Ainda estávamos longe e já víamos por cima dos montes de areia algumas espumas que passavam simetricamente alinhadas, era certo que o swell tinha entrado e que a missão estava a ser bem sucedida.
À chegada o cenário era inacreditável. A onda percorria todos os seus 2km de extensão onde não era possível visualizar o início e o fim da onda, mas tudo o que víamos era mais que suficiente para não acreditar no que os meus olhos viam. Ondas com cerca de 1,5m de forma redonda e oca percorriam toda a bancada de uma forma tão alinhada que nada as diferenciava umas das outras.

 

João Guedes | Namíbia | DEEPLY from João Guedes on Vimeo.


Meio desorientado sem saber se apreciava aquele visão ou se me vestia e atirava para dentro de água comecei a fazer um pouco das duas coisas em simultâneo e 10minutos depois estava a caminhar até ao início da onda para começar á andar num verdadeiro carrossel de surf.

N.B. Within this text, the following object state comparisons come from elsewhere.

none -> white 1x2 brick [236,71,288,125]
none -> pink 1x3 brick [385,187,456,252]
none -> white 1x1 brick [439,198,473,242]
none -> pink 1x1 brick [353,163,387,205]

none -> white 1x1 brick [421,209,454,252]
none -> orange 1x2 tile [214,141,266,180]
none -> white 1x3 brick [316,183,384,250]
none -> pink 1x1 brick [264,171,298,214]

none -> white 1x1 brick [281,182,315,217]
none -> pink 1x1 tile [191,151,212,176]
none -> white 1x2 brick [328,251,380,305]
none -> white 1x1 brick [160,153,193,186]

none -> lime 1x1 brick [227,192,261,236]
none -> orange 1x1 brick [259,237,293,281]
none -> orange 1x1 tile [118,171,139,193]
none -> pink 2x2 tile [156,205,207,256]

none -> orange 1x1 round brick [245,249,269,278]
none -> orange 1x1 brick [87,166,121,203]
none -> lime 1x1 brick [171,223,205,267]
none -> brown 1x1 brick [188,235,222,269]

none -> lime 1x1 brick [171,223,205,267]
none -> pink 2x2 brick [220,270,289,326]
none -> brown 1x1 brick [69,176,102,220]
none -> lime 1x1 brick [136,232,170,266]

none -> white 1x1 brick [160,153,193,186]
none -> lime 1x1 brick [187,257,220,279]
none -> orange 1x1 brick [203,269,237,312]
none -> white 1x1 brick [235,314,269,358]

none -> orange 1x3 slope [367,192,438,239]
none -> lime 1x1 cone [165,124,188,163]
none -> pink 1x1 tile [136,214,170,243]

Passamos o dia na água onde entre longas caminhadas do final da onda até ao início, seguido de uma remada contra um corrente impossível de superar, viagens tubulares e muito tempo em pé na prancha poucas vezes nos cruzamos entre nós e sempre que isso acontecia o ar de espanto daquilo que estávamos a viver notava-se à distância.

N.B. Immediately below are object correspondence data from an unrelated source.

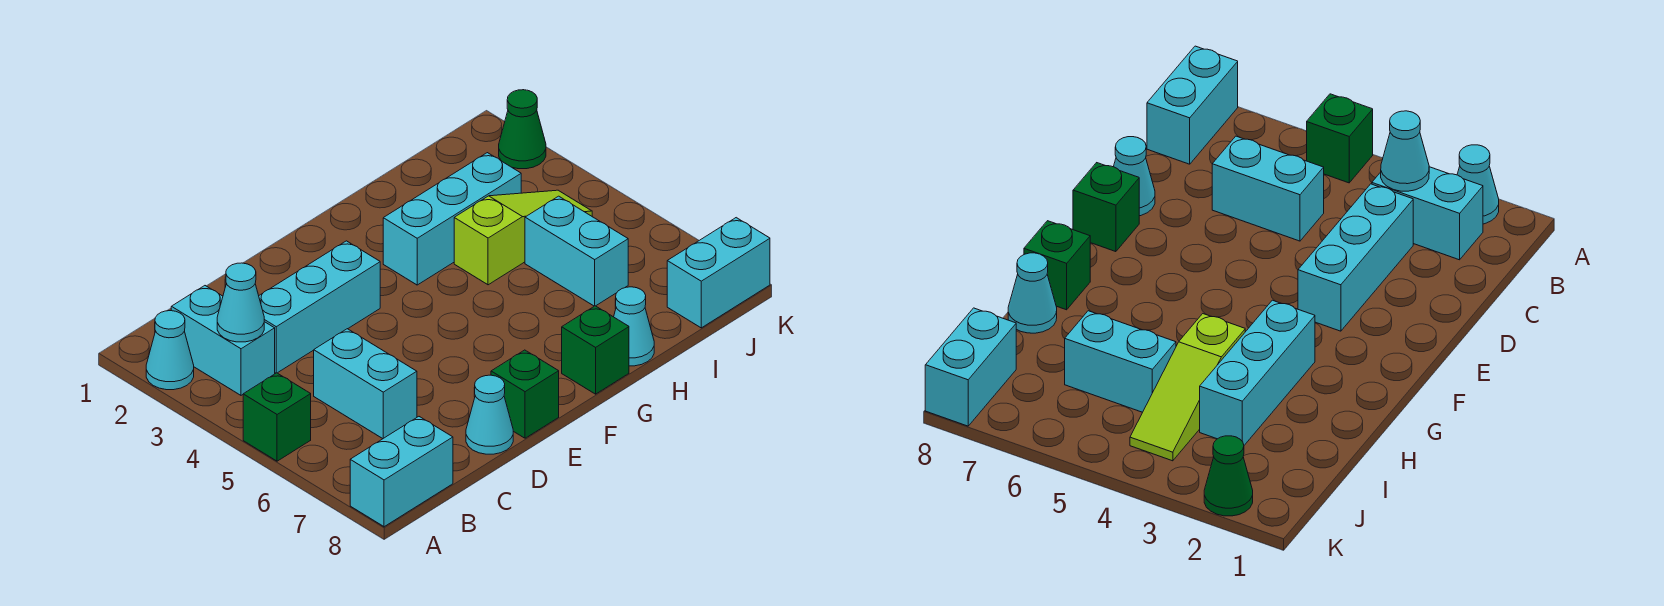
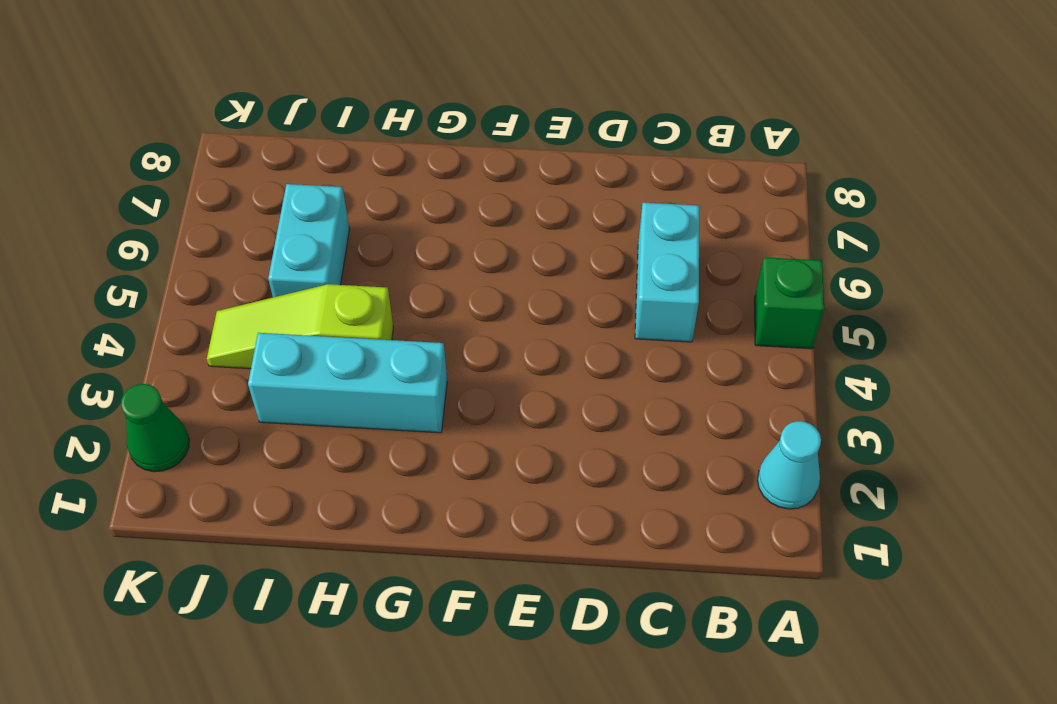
none -> cyan 1x2 brick [350,417,453,527]
none -> cyan 1x2 brick [171,286,275,395]
none -> cyan 1x3 brick [259,241,380,373]

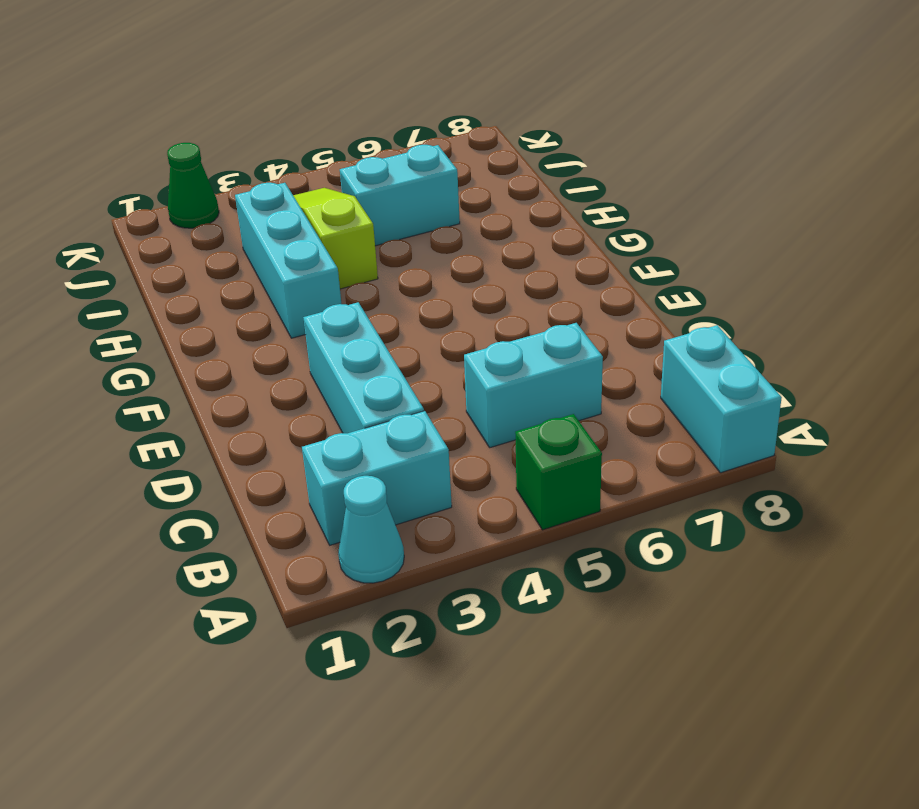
none -> cyan 1x1 cone [466,375,513,454]
none -> green 1x1 brick [491,350,559,438]
none -> green 1x1 brick [562,306,629,394]

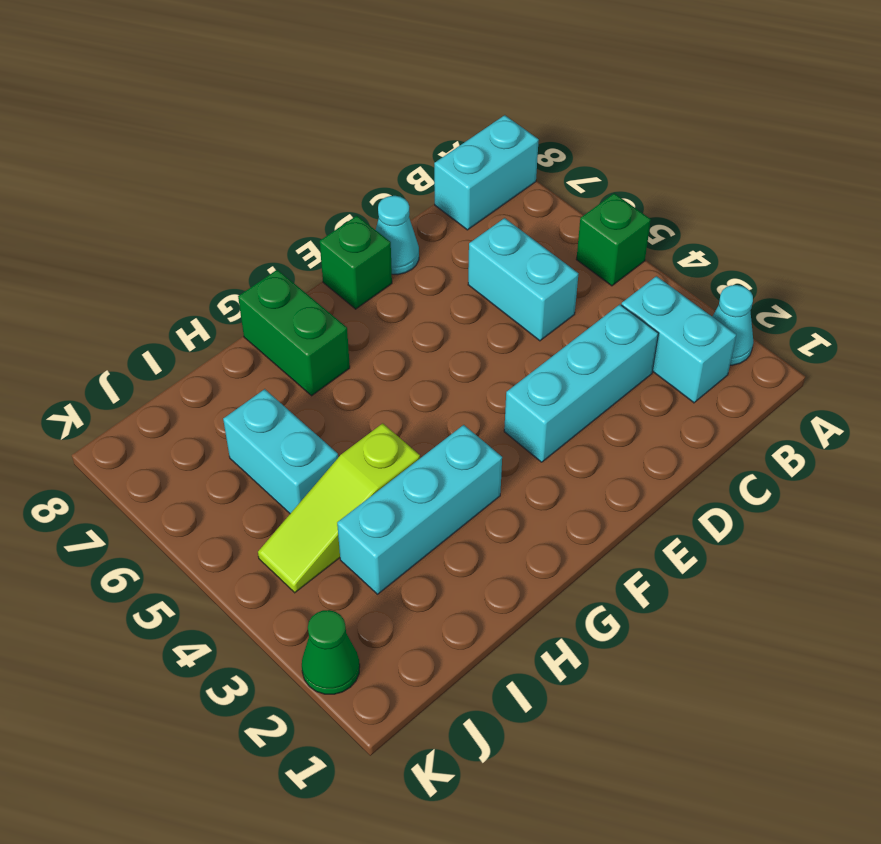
green 1x2 brick [238,270,350,396] -> green 1x1 brick [562,306,629,394]
none -> cyan 1x1 cone [614,287,654,366]
none -> cyan 1x2 brick [667,218,770,328]
none -> cyan 1x1 cone [217,263,264,342]

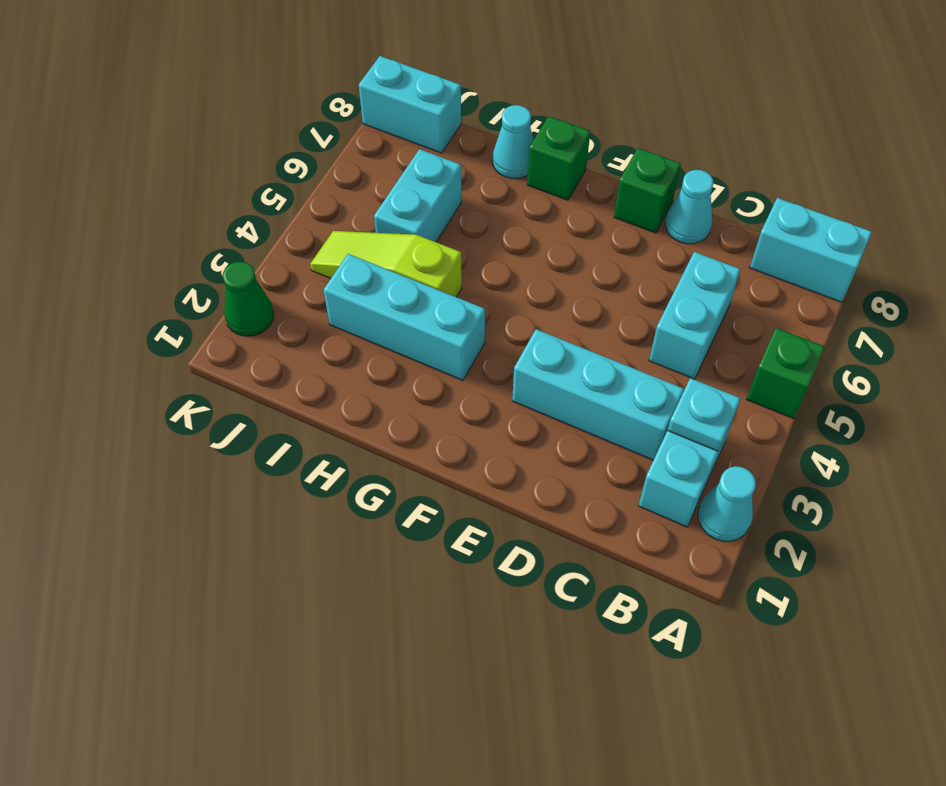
cyan 1x1 plate [668,378,741,451] -> cyan 1x1 cone [217,263,264,342]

Foram nove horas seguidas nesta maratona que partilhamos entre nós e outros surfistas das mais variadíssimas partes do mundo que ali se tinham deslocado propositadamente para a mesma experiência que nós.
O ambiente dentro e fora de água era muito positivo, todos se respeitam, cumprimentam e vibram sempre que alguém passa num daqueles comboios aquáticos. As focas nadam á nossa volta e de vez em quanto também aproveitam para apanhar umas ondas,muitas vezes partilhadas com surfistas.

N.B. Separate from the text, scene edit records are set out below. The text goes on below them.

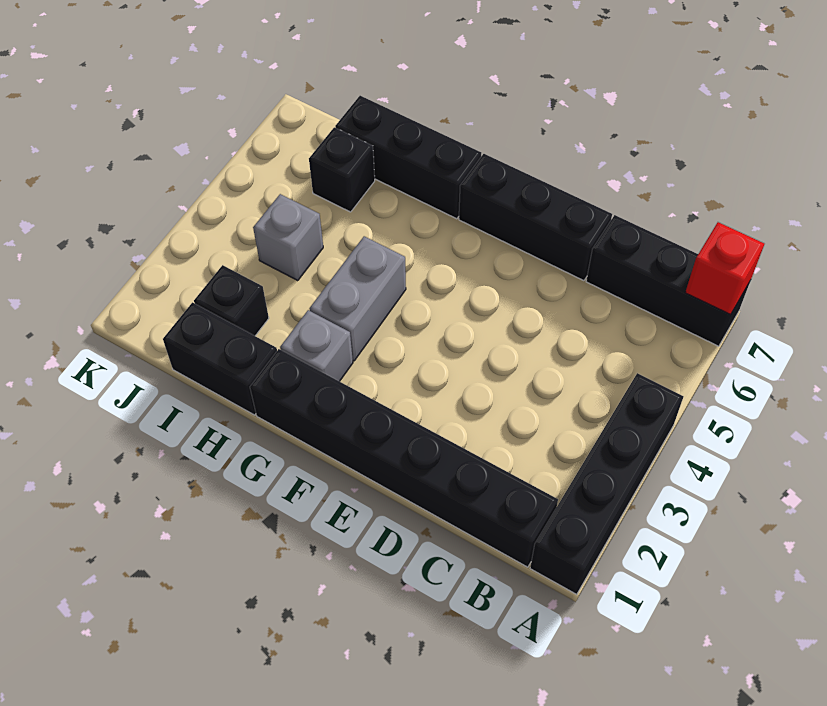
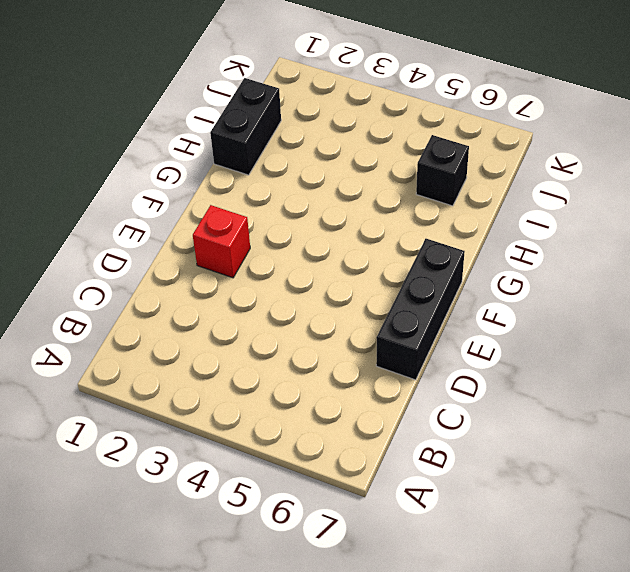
red 1x1 brick [193,205,250,278] -> red 1x1 brick moved to [685,222,764,315]
none -> black 1x4 brick [530,373,684,595]
none -> black 1x3 brick [586,215,750,346]
none -> black 1x6 brick [250,349,558,567]

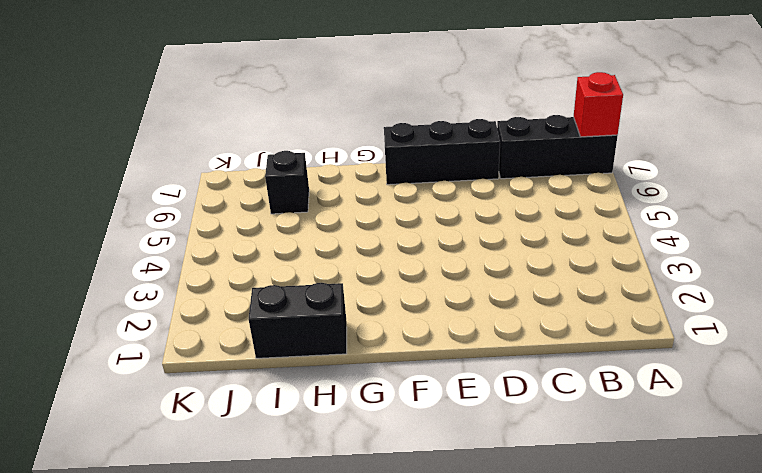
none -> black 1x4 brick [530,373,684,595]
none -> black 1x6 brick [250,349,558,567]
none -> grey 1x1 brick [280,310,353,381]

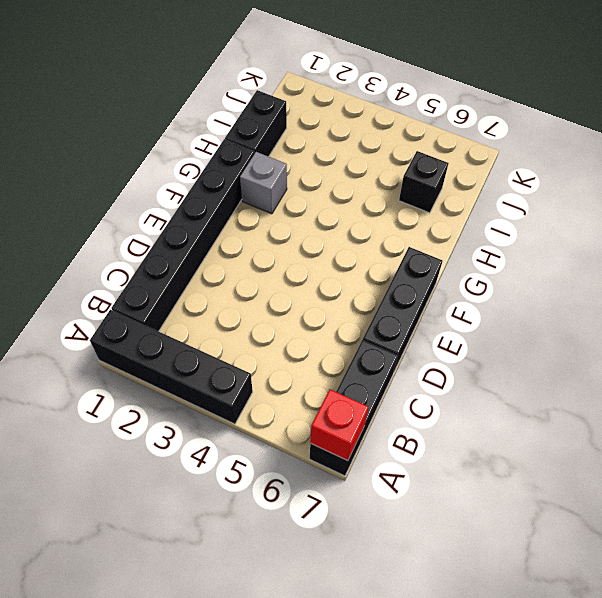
none -> grey 1x2 brick [310,236,406,361]
none -> black 1x3 brick [335,96,481,219]
none -> black 1x1 brick [194,265,269,336]

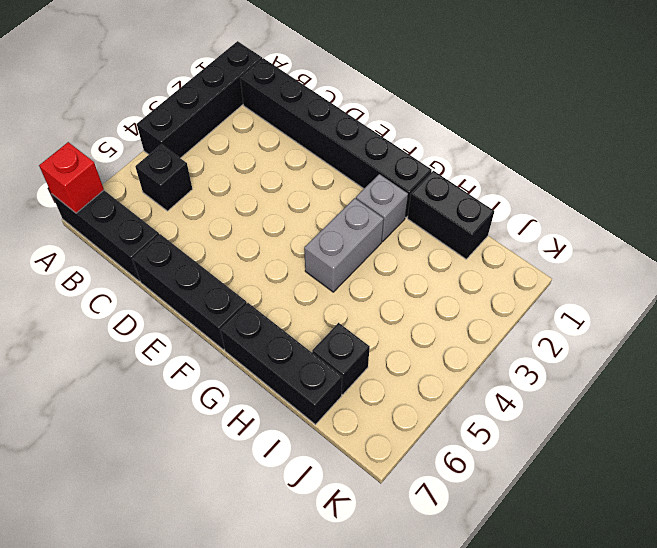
black 1x1 brick [135,144,192,211] -> black 1x1 brick moved to [194,265,269,336]
none -> grey 1x1 brick [253,194,323,281]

Escusado será dizer que no final do dia ninguém consegue sequer mexer-se ao longo daqueles 2km. Vê-se surfistas a arrastarem as pranchas pela areia com um ar de cansaço extremo mas nem assim querem se dar por derrotados e perder a oportunidade de dar mais uma volta naquele carrossel.
Depois de muitas ondas, muitos kms a andar a pé, mais umas quantas milhas de tubos no passaporte e um pôr do sol Africano estava na hora de voltar para casa com o sentimento de dever cumprido e mais importante que isso, com um sonho de anos realizado. Altura certa para beber uma grande cerveja, comer um excelente beef e cair na cama praticamente morto.
O terceiro dia começou da mesma forma que o anterior mas infelizmente,como era previsto, o swell já não estava a mesma coisa e o vento também não era tão favorável. Ainda insistimos em ver o que acontecia mas passado algumas horas de espera percebemos que não ia-mos ter a mesma sorte que o dia anterior. Aproveitamos então para visitar um pouco daquele local que não tem mais do que grandes dunas de areia, planícies desertas e uma fauna que varia entre focas, chacais, alguns répteis, flamingos, golfinhos e fala-se também em grandes tubarões que graças a Deus foram os únicos que não conseguimos ver. O povo local é muito simpático e acolhedor fazendo-nos sentir em casa todos os dias. E assim acabou esta missão de 5 dias a um dos locais mais inóspitos e curiosos do mundo do surf.


Fica aqui um grande agradecimento aos meus amigos Vasco e Nunito por terem tornado está viagem possível depois de tantos anos a ambicionar e a todo o grupo pela companhia durante toda a viagem."